Selama jangka waktu yang panjang, masyarakat China beranggapan bahwa mereka bisa mencapai "kesejahteraan umum" hal yang disebut pemimpin Deng Xiaoping sebagai tujuan China walau ada orang atau daerah tertentu kaya lebih dulu.
"Namun, setelah lebih dari 40 tahun sejak negara itu membuka diri, orang kaya malah bertambah kaya, meninggalkan yang lain jauh tertinggal di belakang seraya merasa kecewa dan tak berdaya," tambahnya
Terkadang, kemarahan khalayak menjadi-jadi. Pasalnya, menurut Dr Xu, masyarakat punya "ekspektasi bahwa selebritas berkontribusi lebih banyak [ke masyarakat] karena mereka dikenal publik dan punya kekuataan simbolik".
Sebagai contoh, bulan lalu masyarakat geram setelah terungkap aktris Zheng Shuang dibayar sekitar 2 juta yuan (sekitar Rp4,4 miliar) per hari untuk berakting dalam acara di TV. Total dia dibayar 160 juta yuan (sekitar Rp356,8 miliar).
"Apa konsep 160 juta yuan? Karyawan berpenghasilan 6.000 yuan sebulan harus bekerja terus-menerus selama 2.222 tahun, mungkin dari zaman Dinasti Qin," tulis seorang warganet di Weibo.
Kekesalan publik bertambah karena Zheng terlibat kontroversi. Awal tahun ini, dia dituduh menelantarkan dua anak yang dilahirkan ibu pengganti di luar negeri. Padahal, praktik ibu pengganti tergolong ilegal di China.

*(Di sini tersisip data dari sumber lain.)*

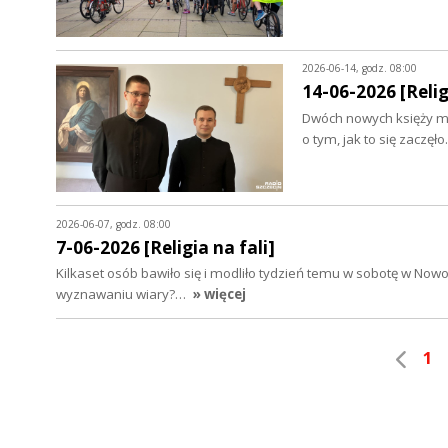
2026-06-14, godz. 08:00
14-06-2026 [Relig
Dwóch nowych księży ma
o tym, jak to się zacz
2026-06-07, godz. 08:00
7-06-2026 [Religia na fali]
Kilkaset osób bawiło się i modliło tydzień temu w sobotę w No
wyznawaniu wiary?…
» więcej
1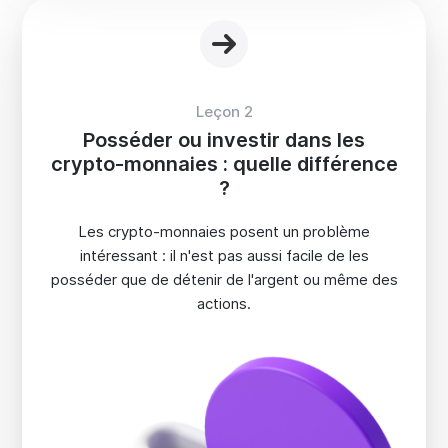
Leçon 2
Posséder ou investir dans les
crypto-monnaies : quelle différence
?
Les crypto-monnaies posent un problème
intéressant : il n'est pas aussi facile de les
posséder que de détenir de l'argent ou même des
actions.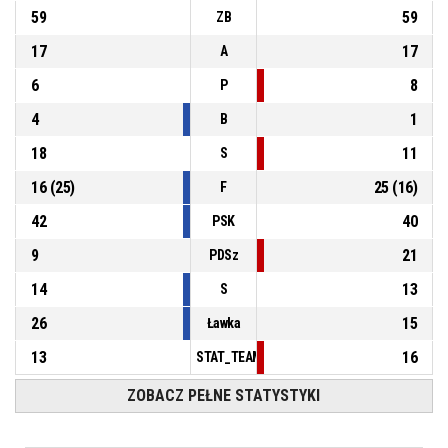
P4
00:11
55, A. Lenckosz
, Rzut za 3 punkty z wyskoku niecelny
59
59
ZB
17
17
A
6
8
P
4
1
B
18
11
S
16
(
25
)
25
(
16
)
F
42
40
PSK
9
21
PDSz
14
13
S
26
15
Ławka
13
16
STAT_TEAMMATCH_BASKETBALL_sPointsFas
ZOBACZ PEŁNE STATYSTYKI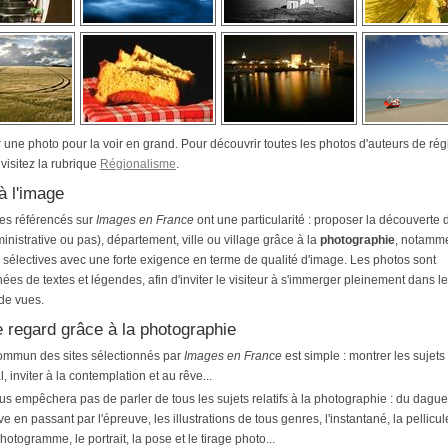
 une photo pour la voir en grand. Pour découvrir toutes les photos d'auteurs de ré
 visitez la rubrique
Régionalisme
.
 à l'image
tes référencés sur
Images en France
ont une particularité : proposer la découverte 
inistrative ou pas), département, ville ou village grâce à la
photographie
, notamme
 sélectives avec une forte exigence en terme de qualité d'image. Les photos sont
s de textes et légendes, afin d'inviter le visiteur à s'immerger pleinement dans l
de vues.
 regard grâce à la photographie
 commun des sites sélectionnés par
Images en France
est simple : montrer les sujet
l, inviter à la contemplation et au rêve...
s empêchera pas de parler de tous les sujets relatifs à la photographie : du dagu
ive en passant par l'épreuve, les illustrations de tous genres, l'instantané, la pellicu
hotogramme, le portrait, la pose et le tirage photo...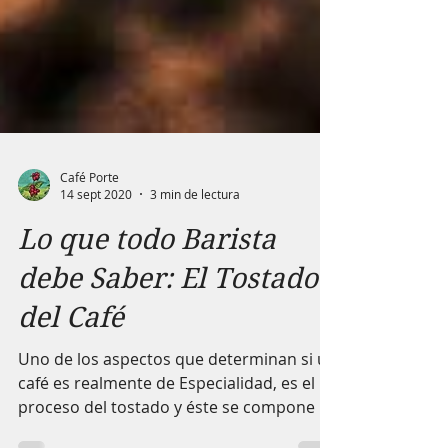
Café Porte
14 sept 2020
3 min de lectura
Lo que todo Barista
debe Saber: El Tostado
del Café
Uno de los aspectos que determinan si un
café es realmente de Especialidad, es el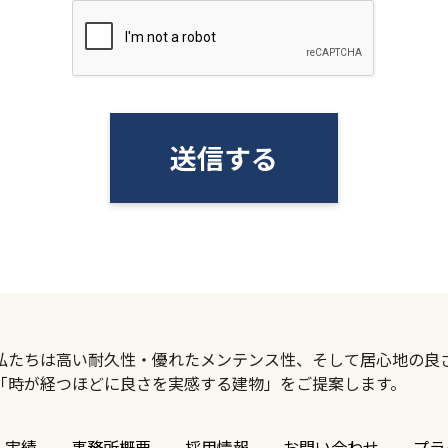
送信する
私たちは高い耐久性・優れたメンテンス性、そして居心地の良
「時が経つほどに良さを実感する建物」をご提案します。
実績
事務所概要
採用情報
お問い合わせ
プラ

Bagi seseorang yang berpenghasilan sedemikian besar tapi dipandang bukan panutan yang baik, menjadi problematis di China.
Itu juga sebabnya publik kurang bersimpati ketika selebritas papan atas China, Fan Bingbing, ditempatkan dalam status tahanan rumah pada 2018 karena menghindari pajak.

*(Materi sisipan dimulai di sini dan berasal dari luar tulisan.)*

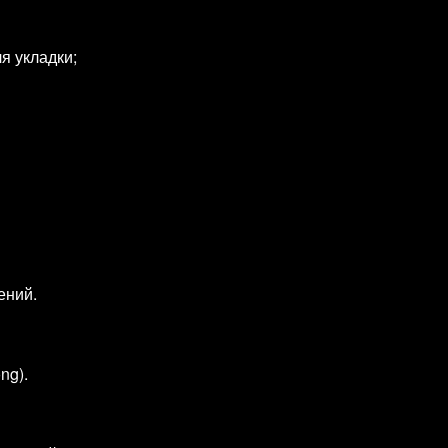
я укладки;
ений.
ng).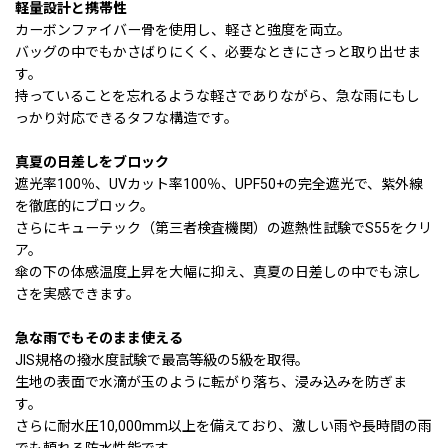
軽量設計と携帯性
カーボンファイバー骨を使用し、軽さと強度を両立。
バッグの中でもかさばりにくく、必要なときにさっと取り出せま
す。
持っていることを忘れるような軽さでありながら、急な雨にもし
っかり対応できるタフな構造です。
真夏の日差しをブロック
遮光率100％、UVカット率100％、UPF50+の完全遮光で、紫外線
を徹底的にブロック。
さらにキューテック（第三者検査機関）の遮熱性試験でS55をクリ
ア。
傘の下の体感温度上昇を大幅に抑え、真夏の日差しの中でも涼し
さを実感できます。
急な雨でもそのまま使える
JIS規格の撥水度試験で最高等級の5級を取得。
生地の表面で水滴が玉のように転がり落ち、浸み込みを防ぎま
す。
さらに耐水圧10,000mm以上を備えており、激しい雨や長時間の雨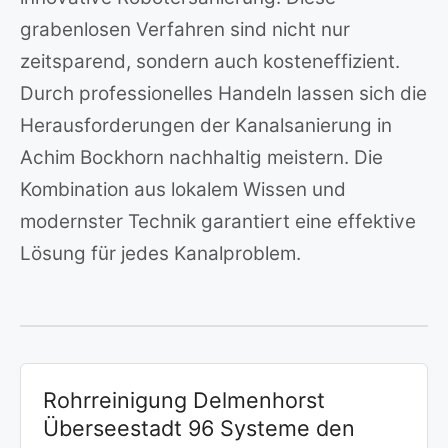
grabenlosen Verfahren sind nicht nur
zeitsparend, sondern auch kosteneffizient.
Durch professionelles Handeln lassen sich die
Herausforderungen der Kanalsanierung in
Achim Bockhorn nachhaltig meistern. Die
Kombination aus lokalem Wissen und
modernster Technik garantiert eine effektive
Lösung für jedes Kanalproblem.
Rohrreinigung Delmenhorst
Überseestadt 96 Systeme den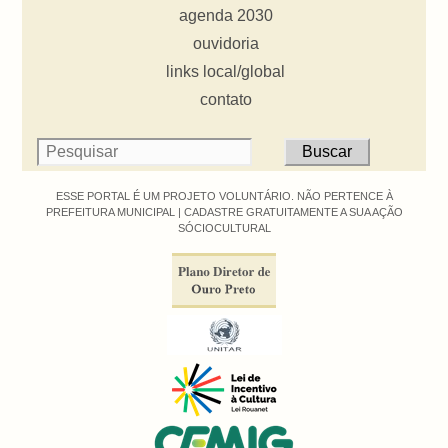
agenda 2030
ouvidoria
links local/global
contato
ESSE PORTAL É UM PROJETO VOLUNTÁRIO. NÃO PERTENCE À
PREFEITURA MUNICIPAL |
CADASTRE GRATUITAMENTE A SUA AÇÃO
SÓCIOCULTURAL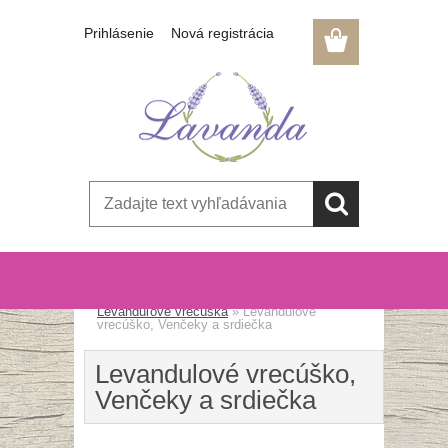
Prihlásenie
Nová registrácia
Úvod
»
Pre milovníkov levandule
»
Levanduľové vrecúška
»
Levandulové
vrecúško, Venčeky a srdiečka
Levandulové vrecúško,
Venčeky a srdiečka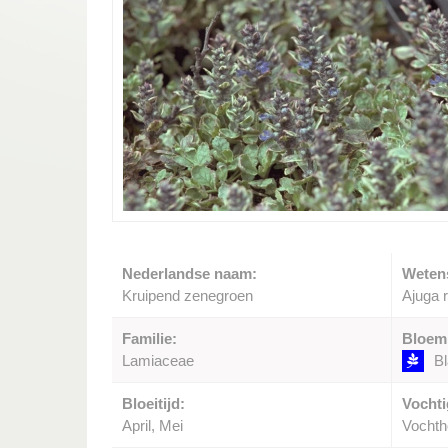
Nederlandse naam:
Weten
Kruipend zenegroen
Ajuga r
Familie:
Bloem
Lamiaceae
B
Bloeitijd:
Vochti
April, Mei
Vocht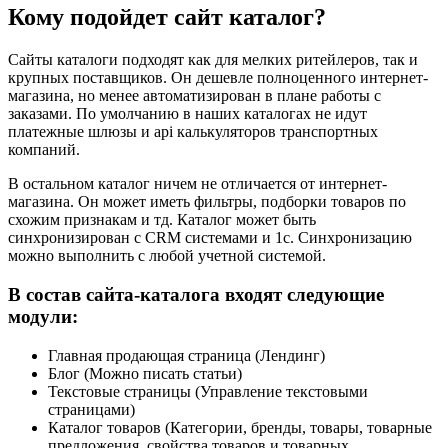
Кому подойдет сайт каталог?
Сайты каталоги подходят как для мелких ритейлеров, так и
крупных поставщиков. Он дешевле полноценного интернет-
магазина, но менее автоматизирован в плане работы с
заказами. По умолчанию в наших каталогах не идут
платежные шлюзы и api калькуляторов транспортных
компаний.
В остальном каталог ничем не отличается от интернет-
магазина. Он может иметь фильтры, подборки товаров по
схожим признакам и тд. Каталог может быть
синхронизирован с CRM системами и 1c. Синхронизацию
можно выполнить с любой учетной системой.
В состав сайта-каталога входят следующие
модули:
Главная продающая страница (Лендинг)
Блог (Можно писать статьи)
Текстовые страницы (Управление текстовыми
страницами)
Каталог товаров (Категории, бренды, товары, товарные
предложения, свойства товаров и товарных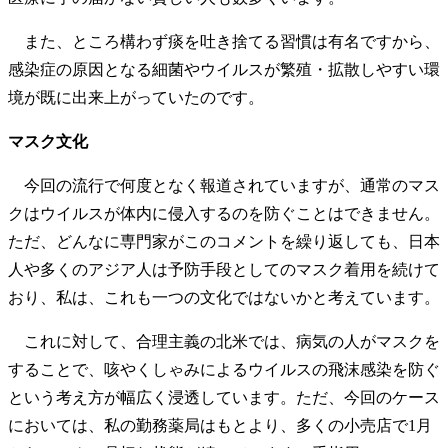
また、ところ構わず痰を吐き捨てる習慣は有名ですから、
感染症の原因となる細菌やウイルスが繁殖・拡散しやすい環
境が既に出来上がっていたのです。
マスク文化
今回の流行で何度となく報道されていますが、通常のマス
クはウイルスが体内に侵入するのを防ぐことはできません。
ただ、どんなに専門家がこのコメントを繰り返しても、日本
人や多くのアジア人は予防手段としてのマスク着用を続けて
おり、私は、これも一つの文化ではないかと考えています。
これに対して、合理主義の北米では、病気の人がマスクを
することで、咳やくしゃみによるウイルスの飛沫感染を防ぐ
という考え方が幅広く浸透しています。ただ、今回のケース
においては、私の勤務薬局はもとより、多くの小売店で1月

Seni merendah untuk ditinggikan
Kegeraman pada aksi pamer juga menjadi pertanda bahwa tukang pamer semakin dianggap kurang berbudaya, kata beberapa pakar.

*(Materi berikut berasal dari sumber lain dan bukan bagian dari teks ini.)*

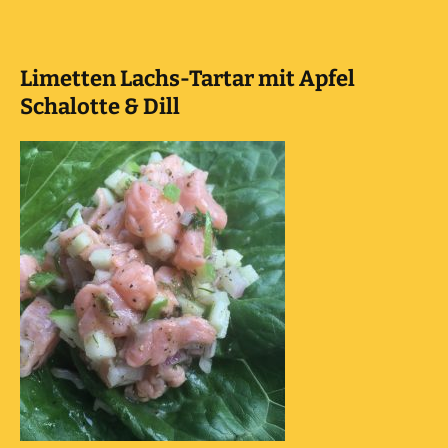
Limetten Lachs-Tartar mit Apfel
Schalotte & Dill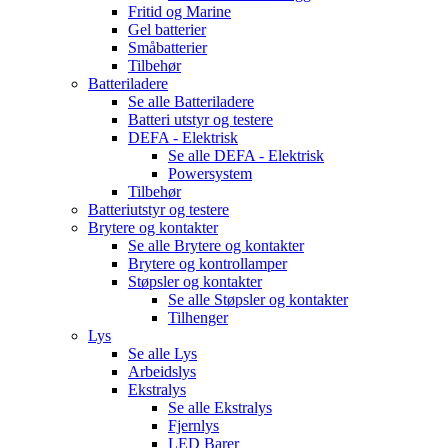
Fritid og Marine
Gel batterier
Småbatterier
Tilbehør
Batteriladere
Se alle
Batteriladere
Batteri utstyr og testere
DEFA - Elektrisk
Se alle
DEFA - Elektrisk
Powersystem
Tilbehør
Batteriutstyr og testere
Brytere og kontakter
Se alle
Brytere og kontakter
Brytere og kontrollamper
Støpsler og kontakter
Se alle
Støpsler og kontakter
Tilhenger
Lys
Se alle
Lys
Arbeidslys
Ekstralys
Se alle
Ekstralys
Fjernlys
LED Barer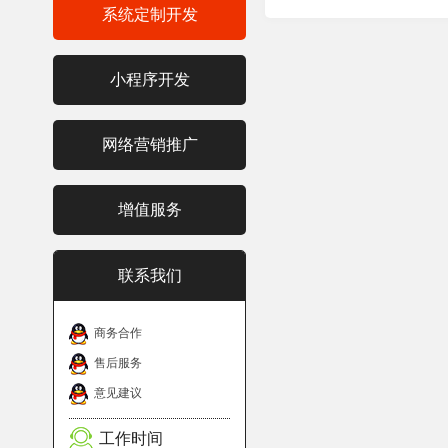
系统定制开发
小程序开发
网络营销推广
增值服务
联系我们
商务合作
售后服务
意见建议
工作时间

Seiring dengan pertumbuhan kelas menengah di China, masyarakat berpendidikan kota memaknai aksi pamer sebagai "kurang beradab atau dari `kelas rendah`," papar Dr John Osburg, penulis buku Anxious Wealth: Money and Morality Among China`s New Rich, kepada BBC.
"Perilaku itu dianggap perilaku penipu," ujarnya.
Selain itu, tambahnya, aksi pamer adalah pertanda "kurang percaya diri" pada posisi sosial.
Bagaimanapun, selera masyarakat China pada barang-barang mewah diduga tidak akan surut dalam waktu dekat.
Menurut perusahaan riset pasar Euromonitor International, China telah menyalip Jepang sebagai pasar barang mewah pribadi di Asia Pasifik. Diperkirakan pertumbuhan penjualan barang mewah di China akan kembali pada masa sebelum pandemi saat akhir tahun ini.
Saat kalangan orang kaya memperoleh barang-barang mewah ini, mereka bisa bersiasat agar tidak dicemooh, yakni dengan merendah sambil tetap menunjukkan kesuksesan.
"Beberapa orang kaya kini mencoba pamer dengan cara terselubung, misalnya dengan memperlihatkan foto barang-barang mewah," ujar Dr Yu.
Ambil contoh influencer MengQiqi77, yang dikenal sering berbagi gaya hidup mewahnya di media sosial. Suat saat dia "mengeluh" di Weibo bahwa tidak banyak tempat pengecasan mobil listrik di lingkungan rumahnya.
"Jadi kami tidak punya pilihan selain pindah ke rumah lebih besar dengan garasi pribadi untuk Tesla milik suami saya," tulisnya.
Pada kesempatan lain, dia berkomentar bahwa suaminya "terlalu irit" karena memilih setelan jas Zegna yang dibanderol "hanya 30.000 yuan".
Komentar pedas warganet terhadap MengQiqi77 hanya menunggu tanggal mainnya.
Para pencemooh mengejek unggahan-unggahannya, bahkan menjulukinya "tulisan-tulisan Versailles".
Istilah itu merujuk komik Jepang berjudul The Rose Of Versailles, yang terinspirasi kehidupan mewah Ratu Marie Antoinette pada abad ke-18.
Beberapa warganet kemudian memunculkan tulisan yang meniru gaya penulisan sang influencer.
Seorang warganet mengusulkan untuk mengabaikan penulis bergaya Versailles. "Pura-pura Anda tidak memperhatikan apapun yang mereka coba pamerkan," tulisnya dalam situs tanya-jawab versi China, Zhihu.
Tampaknya tidak ada solusi mudah bagi orang-orang kaya. Begini salah, begitu salah.